Recently, I came across an interesting study from 2009, the content of which is not relevant here. However, I was not convinced by some of the statistical analyses and decided to ask the authors whether they could share the data with me. They replied they might have lost the data and would have to search for it. The permanent loss of data is always annoying, but for this study, it would be particularly harmful because it is based on an original survey that would be difficult to replicate. (In addition to the possibility that an analysis of newly collected data might not replicate the results from approximately 10-15 years ago because of time-varying effects.)
This is not an unfamiliar problem and made me think, as have many people before, how one could increase incentives for data archiving in repositories such as the Dataverse Network. Since positive incentives such as data citations do not seem to achieve this goal, two negative incentives might be more effective. If authors do not make their data available in a repository, are asked to share their data and cannot deliver it for whatever reason, one could take two courses of action.

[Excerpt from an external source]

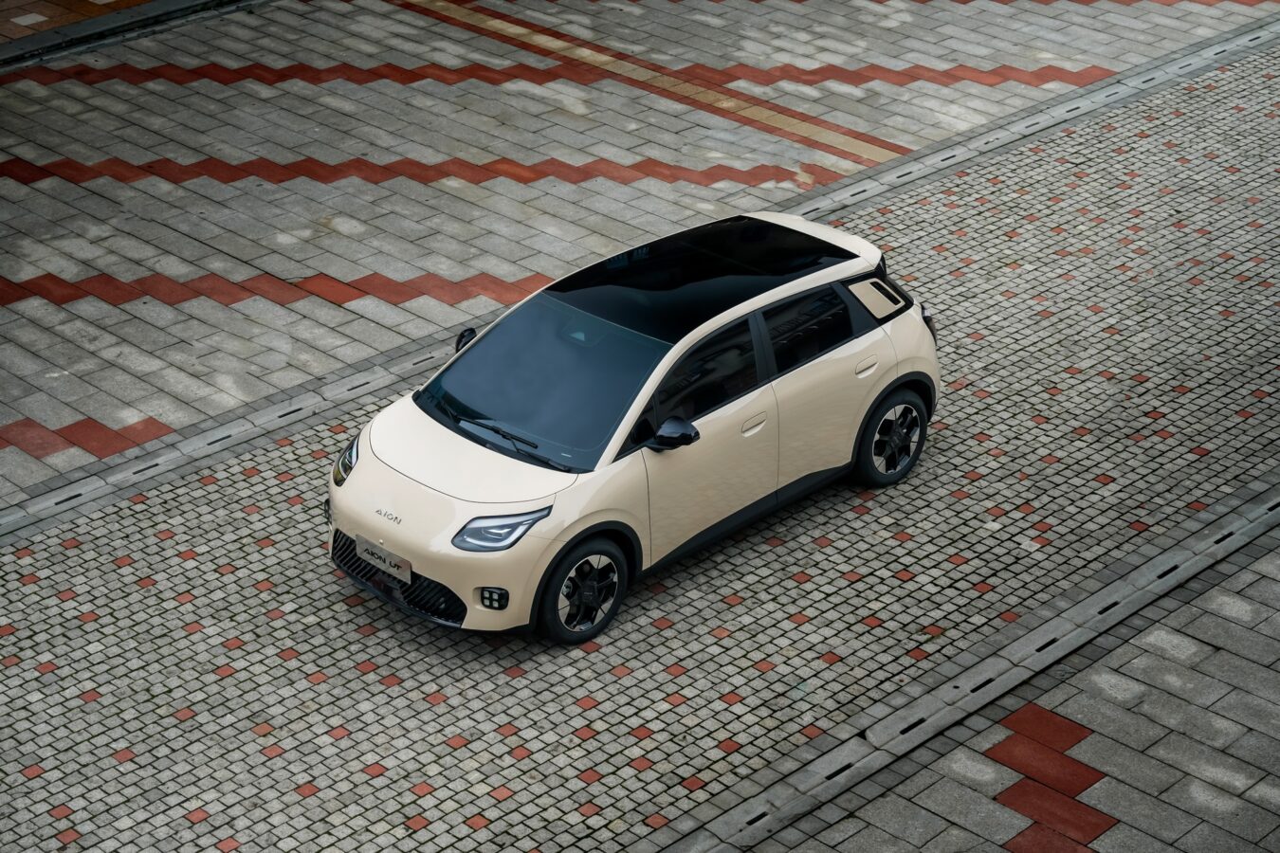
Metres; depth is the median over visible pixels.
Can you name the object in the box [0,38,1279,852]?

First, the article for which no data are available for reproduction would be retracted. This might seem to be a harsh response and would put such articles on the same level as work in which the authors had committed plagiarism or data fabrication. However, we should ask ourselves: who has the burden of proof showing that an empirical analysis was carried out and needs to ensure that it can be reproduced? The burden should rest with the authors and if they can’t deliver by sharing data and code, the study looks similar to one that is based on fabricated results that lack any preceding empirical work. I am not saying all studies for which no reproduction data are available have been fabricated, but, empirically, we cannot tell the difference. So one might wonder why they should be treated differently.
A second, less far-reaching measure would be to flag publications with something like “Data not available. Study cannot be reproduced.” Such a stamp should be put on the publisher’s website and on the publication itself (e.g., on every page of a PDF). The publication would not be retracted, but the reader would be provided with the important auxiliary information that the results she is looking at cannot be reproduced. No single study can deliver conclusive results and all should be interpreted with caution and this should be even more the case when the underlying data is nonexistent.

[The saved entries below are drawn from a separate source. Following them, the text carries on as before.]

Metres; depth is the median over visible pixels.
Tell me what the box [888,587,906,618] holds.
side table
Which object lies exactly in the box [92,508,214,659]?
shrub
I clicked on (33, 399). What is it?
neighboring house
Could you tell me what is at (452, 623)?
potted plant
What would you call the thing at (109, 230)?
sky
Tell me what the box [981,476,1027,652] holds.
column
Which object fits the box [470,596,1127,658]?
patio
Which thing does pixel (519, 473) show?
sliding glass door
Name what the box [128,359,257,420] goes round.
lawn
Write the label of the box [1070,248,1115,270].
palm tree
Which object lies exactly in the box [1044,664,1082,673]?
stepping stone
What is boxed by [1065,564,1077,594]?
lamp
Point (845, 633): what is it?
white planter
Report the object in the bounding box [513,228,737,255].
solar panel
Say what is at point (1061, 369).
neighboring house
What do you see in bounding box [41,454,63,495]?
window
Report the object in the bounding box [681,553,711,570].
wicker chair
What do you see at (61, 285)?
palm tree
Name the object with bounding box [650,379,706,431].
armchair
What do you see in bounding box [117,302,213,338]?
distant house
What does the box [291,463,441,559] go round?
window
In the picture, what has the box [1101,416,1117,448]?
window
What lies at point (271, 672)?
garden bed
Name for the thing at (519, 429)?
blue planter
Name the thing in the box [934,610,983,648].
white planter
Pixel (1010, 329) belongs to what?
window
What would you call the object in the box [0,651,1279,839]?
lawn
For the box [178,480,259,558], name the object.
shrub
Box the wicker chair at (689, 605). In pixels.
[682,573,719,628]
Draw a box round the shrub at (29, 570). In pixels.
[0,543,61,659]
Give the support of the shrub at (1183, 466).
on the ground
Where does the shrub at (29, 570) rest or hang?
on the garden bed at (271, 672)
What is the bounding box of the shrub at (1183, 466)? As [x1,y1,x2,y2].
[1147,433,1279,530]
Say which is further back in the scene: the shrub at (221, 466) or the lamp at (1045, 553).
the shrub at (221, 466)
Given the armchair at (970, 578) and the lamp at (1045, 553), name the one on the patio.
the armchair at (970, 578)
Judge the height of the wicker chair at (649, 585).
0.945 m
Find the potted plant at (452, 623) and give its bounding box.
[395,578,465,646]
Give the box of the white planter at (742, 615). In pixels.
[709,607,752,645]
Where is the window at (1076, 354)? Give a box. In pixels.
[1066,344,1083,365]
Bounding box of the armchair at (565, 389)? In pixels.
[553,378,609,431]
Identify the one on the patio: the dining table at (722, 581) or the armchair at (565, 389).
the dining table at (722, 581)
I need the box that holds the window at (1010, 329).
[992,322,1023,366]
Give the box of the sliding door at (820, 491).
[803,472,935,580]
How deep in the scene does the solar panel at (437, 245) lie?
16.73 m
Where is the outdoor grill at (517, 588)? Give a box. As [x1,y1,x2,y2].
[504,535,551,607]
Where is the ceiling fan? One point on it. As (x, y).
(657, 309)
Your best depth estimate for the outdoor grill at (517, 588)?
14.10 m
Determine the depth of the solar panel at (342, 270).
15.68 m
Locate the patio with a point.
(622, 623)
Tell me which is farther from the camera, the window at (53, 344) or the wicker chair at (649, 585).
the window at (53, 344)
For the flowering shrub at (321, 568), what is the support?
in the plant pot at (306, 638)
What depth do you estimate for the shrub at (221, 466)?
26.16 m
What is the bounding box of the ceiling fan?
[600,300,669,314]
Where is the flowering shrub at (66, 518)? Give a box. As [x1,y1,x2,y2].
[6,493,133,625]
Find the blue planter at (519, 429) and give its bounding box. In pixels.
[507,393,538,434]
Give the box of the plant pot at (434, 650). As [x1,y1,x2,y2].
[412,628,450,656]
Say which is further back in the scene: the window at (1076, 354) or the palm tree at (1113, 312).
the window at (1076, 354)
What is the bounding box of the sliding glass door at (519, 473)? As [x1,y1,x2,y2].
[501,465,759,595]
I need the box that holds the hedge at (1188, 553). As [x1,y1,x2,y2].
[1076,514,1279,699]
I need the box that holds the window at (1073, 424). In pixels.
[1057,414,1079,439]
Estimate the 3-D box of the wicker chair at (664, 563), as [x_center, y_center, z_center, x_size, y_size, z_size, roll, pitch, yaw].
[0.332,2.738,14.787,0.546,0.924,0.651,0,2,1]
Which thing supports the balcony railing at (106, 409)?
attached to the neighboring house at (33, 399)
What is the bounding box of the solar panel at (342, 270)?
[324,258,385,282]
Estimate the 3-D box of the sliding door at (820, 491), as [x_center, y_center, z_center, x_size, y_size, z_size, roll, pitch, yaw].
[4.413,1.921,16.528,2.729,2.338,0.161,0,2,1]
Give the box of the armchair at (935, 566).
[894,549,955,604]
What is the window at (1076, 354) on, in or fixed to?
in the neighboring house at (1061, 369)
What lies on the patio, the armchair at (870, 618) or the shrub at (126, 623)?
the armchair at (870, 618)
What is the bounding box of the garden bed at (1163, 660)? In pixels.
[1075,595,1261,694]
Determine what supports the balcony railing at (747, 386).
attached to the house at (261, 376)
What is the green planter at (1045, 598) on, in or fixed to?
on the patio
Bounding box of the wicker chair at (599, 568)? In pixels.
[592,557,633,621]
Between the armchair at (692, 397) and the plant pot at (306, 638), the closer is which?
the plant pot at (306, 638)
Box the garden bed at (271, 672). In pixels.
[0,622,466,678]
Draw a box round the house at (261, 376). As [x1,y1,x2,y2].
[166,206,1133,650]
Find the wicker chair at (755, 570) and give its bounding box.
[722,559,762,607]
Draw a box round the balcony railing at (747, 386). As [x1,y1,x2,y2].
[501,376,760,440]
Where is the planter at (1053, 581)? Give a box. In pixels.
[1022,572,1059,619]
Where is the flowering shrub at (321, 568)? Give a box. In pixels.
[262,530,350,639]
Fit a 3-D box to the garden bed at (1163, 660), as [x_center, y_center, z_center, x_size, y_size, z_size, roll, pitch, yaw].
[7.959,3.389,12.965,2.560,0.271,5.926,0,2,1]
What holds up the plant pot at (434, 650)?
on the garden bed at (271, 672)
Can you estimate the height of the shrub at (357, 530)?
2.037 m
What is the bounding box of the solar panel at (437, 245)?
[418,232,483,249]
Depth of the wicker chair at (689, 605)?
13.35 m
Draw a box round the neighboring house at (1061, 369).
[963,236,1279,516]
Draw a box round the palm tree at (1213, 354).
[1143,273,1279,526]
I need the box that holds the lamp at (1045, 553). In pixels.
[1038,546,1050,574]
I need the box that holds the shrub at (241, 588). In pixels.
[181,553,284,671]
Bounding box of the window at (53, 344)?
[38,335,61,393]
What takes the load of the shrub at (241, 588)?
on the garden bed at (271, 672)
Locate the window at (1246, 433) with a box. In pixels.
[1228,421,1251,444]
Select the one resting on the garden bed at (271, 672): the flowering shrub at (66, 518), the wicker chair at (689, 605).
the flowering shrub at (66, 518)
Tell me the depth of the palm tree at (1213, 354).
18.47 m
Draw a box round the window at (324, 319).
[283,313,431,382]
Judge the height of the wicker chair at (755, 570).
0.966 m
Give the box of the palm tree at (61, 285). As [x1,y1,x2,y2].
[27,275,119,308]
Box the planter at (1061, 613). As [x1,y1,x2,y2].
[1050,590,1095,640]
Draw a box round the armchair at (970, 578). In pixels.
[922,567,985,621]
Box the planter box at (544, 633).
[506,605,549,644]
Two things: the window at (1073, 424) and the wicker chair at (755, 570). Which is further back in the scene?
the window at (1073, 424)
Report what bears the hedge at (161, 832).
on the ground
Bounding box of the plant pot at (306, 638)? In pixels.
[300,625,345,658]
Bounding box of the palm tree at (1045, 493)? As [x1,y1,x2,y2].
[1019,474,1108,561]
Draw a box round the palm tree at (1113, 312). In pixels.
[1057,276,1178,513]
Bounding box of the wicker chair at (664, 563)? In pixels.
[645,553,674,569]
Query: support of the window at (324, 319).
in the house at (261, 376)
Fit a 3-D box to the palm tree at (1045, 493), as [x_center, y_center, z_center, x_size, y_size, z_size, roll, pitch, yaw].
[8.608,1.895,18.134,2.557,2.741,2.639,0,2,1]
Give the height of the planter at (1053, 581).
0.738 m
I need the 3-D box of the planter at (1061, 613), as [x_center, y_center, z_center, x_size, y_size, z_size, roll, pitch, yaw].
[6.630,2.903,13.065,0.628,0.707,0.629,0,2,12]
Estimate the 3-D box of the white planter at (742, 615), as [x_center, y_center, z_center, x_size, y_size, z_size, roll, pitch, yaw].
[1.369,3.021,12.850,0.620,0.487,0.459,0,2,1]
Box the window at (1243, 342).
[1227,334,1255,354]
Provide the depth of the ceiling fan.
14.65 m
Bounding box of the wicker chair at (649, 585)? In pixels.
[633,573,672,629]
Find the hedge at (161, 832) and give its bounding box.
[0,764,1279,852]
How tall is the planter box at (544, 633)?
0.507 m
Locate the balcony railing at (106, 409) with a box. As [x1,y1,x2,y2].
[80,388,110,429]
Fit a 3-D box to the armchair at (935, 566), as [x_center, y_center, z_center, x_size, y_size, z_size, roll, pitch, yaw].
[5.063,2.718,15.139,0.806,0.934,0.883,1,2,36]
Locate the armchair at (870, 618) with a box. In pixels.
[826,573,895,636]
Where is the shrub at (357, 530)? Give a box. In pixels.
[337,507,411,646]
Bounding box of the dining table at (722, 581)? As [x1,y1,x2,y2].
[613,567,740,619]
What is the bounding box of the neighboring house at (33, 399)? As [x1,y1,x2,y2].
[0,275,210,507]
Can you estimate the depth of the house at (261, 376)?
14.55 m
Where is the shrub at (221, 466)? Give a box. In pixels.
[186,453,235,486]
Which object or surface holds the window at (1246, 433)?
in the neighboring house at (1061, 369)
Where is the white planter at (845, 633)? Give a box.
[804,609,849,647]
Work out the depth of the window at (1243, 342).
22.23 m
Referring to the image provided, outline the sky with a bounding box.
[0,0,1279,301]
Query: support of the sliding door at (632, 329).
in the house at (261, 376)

The best option, of course, remains data archiving immediately following publication of a study and, hopefully, more and more journals and book publishers will make the online depositing of data and code a necessary requirement for the acceptance of a publication. Until we have reached this point, negative incentives might be useful complementary instruments. Evidently, the two proposals also require the collaboration of publishers and the retraction of non-reproducible articles might be difficult to achieve. However, flagging publications as lacking data for reproduction might be feasible once the loss of data is made public and brought to the editors’ attention, who hopefully, would feel compelled to take at least some form of action.